Надежда Алексеевна Живкович была дочерью петербургского сенатора сербского происхождения. Ее воспитывала английская гувернантка, обучала француженка. В четырнадцать лет она заболела костным туберкулезом колена, ее отправили в Швейцарию, где она год лежала в санатории и еще год ходила на костылях; нога не сгибалась, она осталась навсегда хромой. Это не ослабляло ее привлекательности, напротив, усиливало ее оттенком сожаления. Революци застала Надежду Алексеевну с матерью в Евпатории, где они застряли до конца гражданской войны, вернулись уже в новый Ленинград. Отец умер. От нужды спасло знание языков, а подготовка у Боянуса дала верную специальность. В 1928 году она была вместе с К. Качаловой, В. Менделеевой и другими приглашена в Москву. Жить было негде - сняла комнату в 3-м Хамовническом переулке, в коричневом деревянном домишке на пустыре, рядом с дровяным складом. Этот жалкий домишко принадлежал некоему Де Лазари, служащему Большого театра. В то время это было жуткое окраинное захолустье на берегу реки. Лужи, грязь, кривые заборы... зато близко от курсов. Н. Живкович испытывала здесь страшное одиночество, оттого и была так грустна.
У всех преподавательниц ВКНЯ имелись свои admirera, поклонницы в их группах. Я стала "рыцарем" N. J. (так она подписывала наши работы, и так мы ее называли). 30 сентября 1928 года (Вера, Надежда, Любовь) я купила желтую хризантему в цветочном горшке, написала по-английски четверостишие, наняла девчонку Клавку, прислугу моей подруги, и послала ее передать цветок в дом Де Лазари, а сама спряталась в дровах. Потом мы обе удрали. Через 35 лет я призналась N. J. в этой проделке - и она запоздало огорчилась: оказывается, ждала этого не от ученицы, а от настоящего поклонника, но... А я провожала "даму сердца" после занятий, когда было скользко, вела под руку, чувствуя через локоть неровность ее походки; показывала Москву: Василия Блаженного, Дом боярина и другие музеи; она сильно тосковала по Ленинграду, - я решила ее развлечь, попросила у отца контрамарки в мюзик-холл на ревю "100 минут репортера", в котором он великолепно оформил феерию в японском стиле. Всю зиму меня не покидала жалость к N. J., смешанная с платонической любовью. Весь тот сезон я провела в романтическом тумане, писала стихи под символистов и прилежно учила язык в ее группе.
Образ N. J. пленял меня всю жизнь. Я много лет писала ей письма к праздникам, она отвечала кокетливыми открытками, исписанными странным клинообразным почерком. Бывая в Ленинграде, я каждый раз являлась по традиции с тортом и цветами, но теперь за чаем мы рассуждали на равных о высоких материях, о современной литературе.

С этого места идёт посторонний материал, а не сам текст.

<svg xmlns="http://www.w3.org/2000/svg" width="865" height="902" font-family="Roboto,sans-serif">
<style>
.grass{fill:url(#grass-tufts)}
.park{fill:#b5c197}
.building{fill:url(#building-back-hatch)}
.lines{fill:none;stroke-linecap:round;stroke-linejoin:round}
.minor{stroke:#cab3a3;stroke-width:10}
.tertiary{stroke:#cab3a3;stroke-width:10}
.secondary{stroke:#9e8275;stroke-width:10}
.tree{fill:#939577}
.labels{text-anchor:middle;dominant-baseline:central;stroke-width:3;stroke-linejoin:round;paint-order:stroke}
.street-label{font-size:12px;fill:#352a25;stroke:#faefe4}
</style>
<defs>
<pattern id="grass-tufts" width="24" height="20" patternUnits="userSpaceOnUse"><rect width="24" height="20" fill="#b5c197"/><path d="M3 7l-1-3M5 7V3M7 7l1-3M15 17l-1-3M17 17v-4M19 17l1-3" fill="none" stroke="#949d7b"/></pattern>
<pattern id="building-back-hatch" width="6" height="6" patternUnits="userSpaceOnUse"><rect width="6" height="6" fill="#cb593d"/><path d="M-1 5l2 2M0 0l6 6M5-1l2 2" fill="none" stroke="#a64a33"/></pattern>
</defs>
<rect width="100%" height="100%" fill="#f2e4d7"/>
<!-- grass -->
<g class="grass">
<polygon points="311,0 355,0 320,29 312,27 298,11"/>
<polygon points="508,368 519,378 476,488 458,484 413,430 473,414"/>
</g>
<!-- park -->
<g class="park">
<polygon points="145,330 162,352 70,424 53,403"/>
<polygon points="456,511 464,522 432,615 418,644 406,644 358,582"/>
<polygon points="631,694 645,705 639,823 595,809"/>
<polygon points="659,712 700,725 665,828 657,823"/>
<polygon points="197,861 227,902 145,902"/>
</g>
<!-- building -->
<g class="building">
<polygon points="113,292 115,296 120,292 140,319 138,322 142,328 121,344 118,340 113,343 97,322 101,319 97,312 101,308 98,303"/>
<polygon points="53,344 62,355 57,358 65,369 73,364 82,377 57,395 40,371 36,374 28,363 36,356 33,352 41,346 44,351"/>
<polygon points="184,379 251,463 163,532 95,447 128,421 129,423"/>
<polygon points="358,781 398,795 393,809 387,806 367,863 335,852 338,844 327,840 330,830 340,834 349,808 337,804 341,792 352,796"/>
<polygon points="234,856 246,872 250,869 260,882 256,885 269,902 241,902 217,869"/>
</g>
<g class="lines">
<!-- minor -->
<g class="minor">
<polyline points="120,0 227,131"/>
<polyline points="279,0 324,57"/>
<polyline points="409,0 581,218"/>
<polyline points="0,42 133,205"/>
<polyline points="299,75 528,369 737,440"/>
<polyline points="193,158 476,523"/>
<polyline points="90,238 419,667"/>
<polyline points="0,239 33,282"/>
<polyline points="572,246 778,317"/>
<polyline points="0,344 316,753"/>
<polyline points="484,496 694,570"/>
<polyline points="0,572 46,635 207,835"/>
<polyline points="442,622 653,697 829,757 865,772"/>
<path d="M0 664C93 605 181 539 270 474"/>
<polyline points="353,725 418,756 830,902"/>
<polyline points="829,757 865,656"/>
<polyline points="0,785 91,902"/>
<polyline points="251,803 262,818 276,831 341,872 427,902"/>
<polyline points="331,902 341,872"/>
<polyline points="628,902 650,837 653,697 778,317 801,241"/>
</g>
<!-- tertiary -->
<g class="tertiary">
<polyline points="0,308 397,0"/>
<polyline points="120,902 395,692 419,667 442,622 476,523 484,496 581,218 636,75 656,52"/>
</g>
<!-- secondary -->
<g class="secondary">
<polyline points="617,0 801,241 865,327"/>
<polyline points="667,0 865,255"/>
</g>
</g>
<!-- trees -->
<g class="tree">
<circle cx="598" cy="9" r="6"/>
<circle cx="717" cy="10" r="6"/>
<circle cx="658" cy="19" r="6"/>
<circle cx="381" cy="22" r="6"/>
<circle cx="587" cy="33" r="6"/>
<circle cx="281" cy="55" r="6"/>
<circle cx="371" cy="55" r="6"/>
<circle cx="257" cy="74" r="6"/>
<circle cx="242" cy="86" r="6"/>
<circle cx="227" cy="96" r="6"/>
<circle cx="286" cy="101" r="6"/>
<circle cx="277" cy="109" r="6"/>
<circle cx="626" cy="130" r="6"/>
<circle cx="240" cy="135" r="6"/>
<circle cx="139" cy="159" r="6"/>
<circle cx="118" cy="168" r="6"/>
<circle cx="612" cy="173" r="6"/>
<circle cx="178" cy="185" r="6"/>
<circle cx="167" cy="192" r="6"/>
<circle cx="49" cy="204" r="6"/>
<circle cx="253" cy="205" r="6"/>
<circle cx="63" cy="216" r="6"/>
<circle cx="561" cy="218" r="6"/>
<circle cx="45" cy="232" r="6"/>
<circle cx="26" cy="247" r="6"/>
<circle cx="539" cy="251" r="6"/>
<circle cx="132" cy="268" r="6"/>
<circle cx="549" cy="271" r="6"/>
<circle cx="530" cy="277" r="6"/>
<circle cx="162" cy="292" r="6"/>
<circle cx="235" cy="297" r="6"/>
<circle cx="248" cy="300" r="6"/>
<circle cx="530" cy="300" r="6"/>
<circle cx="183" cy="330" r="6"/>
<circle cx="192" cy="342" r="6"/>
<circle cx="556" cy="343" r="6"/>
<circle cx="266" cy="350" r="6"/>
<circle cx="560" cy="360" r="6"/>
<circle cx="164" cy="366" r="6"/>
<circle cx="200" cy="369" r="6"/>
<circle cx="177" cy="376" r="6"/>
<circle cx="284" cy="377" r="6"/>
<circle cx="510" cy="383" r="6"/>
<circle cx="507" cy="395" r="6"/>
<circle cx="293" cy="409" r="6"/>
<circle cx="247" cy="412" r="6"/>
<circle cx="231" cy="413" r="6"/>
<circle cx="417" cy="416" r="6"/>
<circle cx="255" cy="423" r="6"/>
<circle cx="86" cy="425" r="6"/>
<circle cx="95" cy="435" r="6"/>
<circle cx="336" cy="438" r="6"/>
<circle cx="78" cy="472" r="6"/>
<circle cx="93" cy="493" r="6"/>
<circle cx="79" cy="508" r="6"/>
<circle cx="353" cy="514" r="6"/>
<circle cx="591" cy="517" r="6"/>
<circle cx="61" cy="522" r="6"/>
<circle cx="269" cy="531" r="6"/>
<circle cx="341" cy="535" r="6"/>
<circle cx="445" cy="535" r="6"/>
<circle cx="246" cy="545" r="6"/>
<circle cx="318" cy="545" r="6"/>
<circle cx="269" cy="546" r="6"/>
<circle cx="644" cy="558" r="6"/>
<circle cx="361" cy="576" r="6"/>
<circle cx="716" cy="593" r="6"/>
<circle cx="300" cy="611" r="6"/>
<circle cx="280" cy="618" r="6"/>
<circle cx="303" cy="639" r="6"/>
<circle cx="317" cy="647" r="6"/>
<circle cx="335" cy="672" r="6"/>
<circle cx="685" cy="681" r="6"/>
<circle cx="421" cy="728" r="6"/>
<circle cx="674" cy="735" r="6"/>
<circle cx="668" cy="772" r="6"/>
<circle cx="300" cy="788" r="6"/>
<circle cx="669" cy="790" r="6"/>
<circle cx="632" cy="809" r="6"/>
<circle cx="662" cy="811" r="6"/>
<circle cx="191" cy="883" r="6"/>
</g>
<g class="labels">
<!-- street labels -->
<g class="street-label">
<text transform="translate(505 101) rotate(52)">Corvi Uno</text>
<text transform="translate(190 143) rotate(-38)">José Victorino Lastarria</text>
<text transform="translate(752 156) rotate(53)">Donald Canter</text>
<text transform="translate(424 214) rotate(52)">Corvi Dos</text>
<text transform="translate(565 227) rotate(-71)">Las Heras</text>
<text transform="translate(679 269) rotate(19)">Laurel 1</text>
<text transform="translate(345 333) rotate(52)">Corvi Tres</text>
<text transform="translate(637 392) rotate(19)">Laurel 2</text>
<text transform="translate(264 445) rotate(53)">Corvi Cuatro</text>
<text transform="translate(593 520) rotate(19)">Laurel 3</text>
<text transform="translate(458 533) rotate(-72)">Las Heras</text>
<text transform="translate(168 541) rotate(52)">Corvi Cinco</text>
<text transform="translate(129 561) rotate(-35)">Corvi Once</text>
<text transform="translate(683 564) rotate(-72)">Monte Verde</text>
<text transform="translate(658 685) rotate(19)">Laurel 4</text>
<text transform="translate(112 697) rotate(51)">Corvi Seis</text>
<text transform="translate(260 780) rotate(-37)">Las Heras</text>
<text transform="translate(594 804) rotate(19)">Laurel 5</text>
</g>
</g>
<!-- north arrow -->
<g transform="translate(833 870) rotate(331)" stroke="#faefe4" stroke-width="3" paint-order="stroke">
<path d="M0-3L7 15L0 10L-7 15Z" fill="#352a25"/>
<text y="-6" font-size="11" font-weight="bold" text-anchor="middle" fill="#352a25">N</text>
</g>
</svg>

Если бы не она, я не узнала бы Анри де Ренье, Жюля Ромэна, Ж. Дюамеля, Пруста... Имажинисты Т. С. Элиот и Эзра Паунд, ее кумиры, пригодились мне лет через десять в беседах с С. Д. Кржижановским. Следу своему девизу "Friends, flowers, books", N. J. встречалась с замечательными друзьями - в их числе была семья великого дирижера Мравинского, художник Акимов, поэтесса и переводчик "Дон Жуана" Т. Г. Гнедич и другие представители петербургской интеллигенции; в Москве она дружила с известной арфисткой К. А. Эрдели.
N. J. всегда жила на улице Каляева (б. Захарьевской), в доме 16, в одной из шестнадцати комнат сенаторской квартиры отца, превращенной в коммуналку размером с большое общежитие: парадная дверь обвешана звонками, при каждом табличка с фамилиями жильцов, численность населения дошла до шестидесяти человек; коридор шириной с улицу в старой Риге. По ее словам, N. J. во время блокады "бродила как дикая кошка с горящими глазами по темной ледяной квартире, набитой трупами, питалась ничтожной пайкой хлеба и всякой гадостью"; и без того худа как щепка, она выжила, тогда как жирные жильцы все вымерли. После войны она очень пополнела и добела поседела. Снова преподавала английский, потом вышла на пенсию, и опять - друзья... цветы... книги. Она скончалась от рака легких в октябре 1968 года.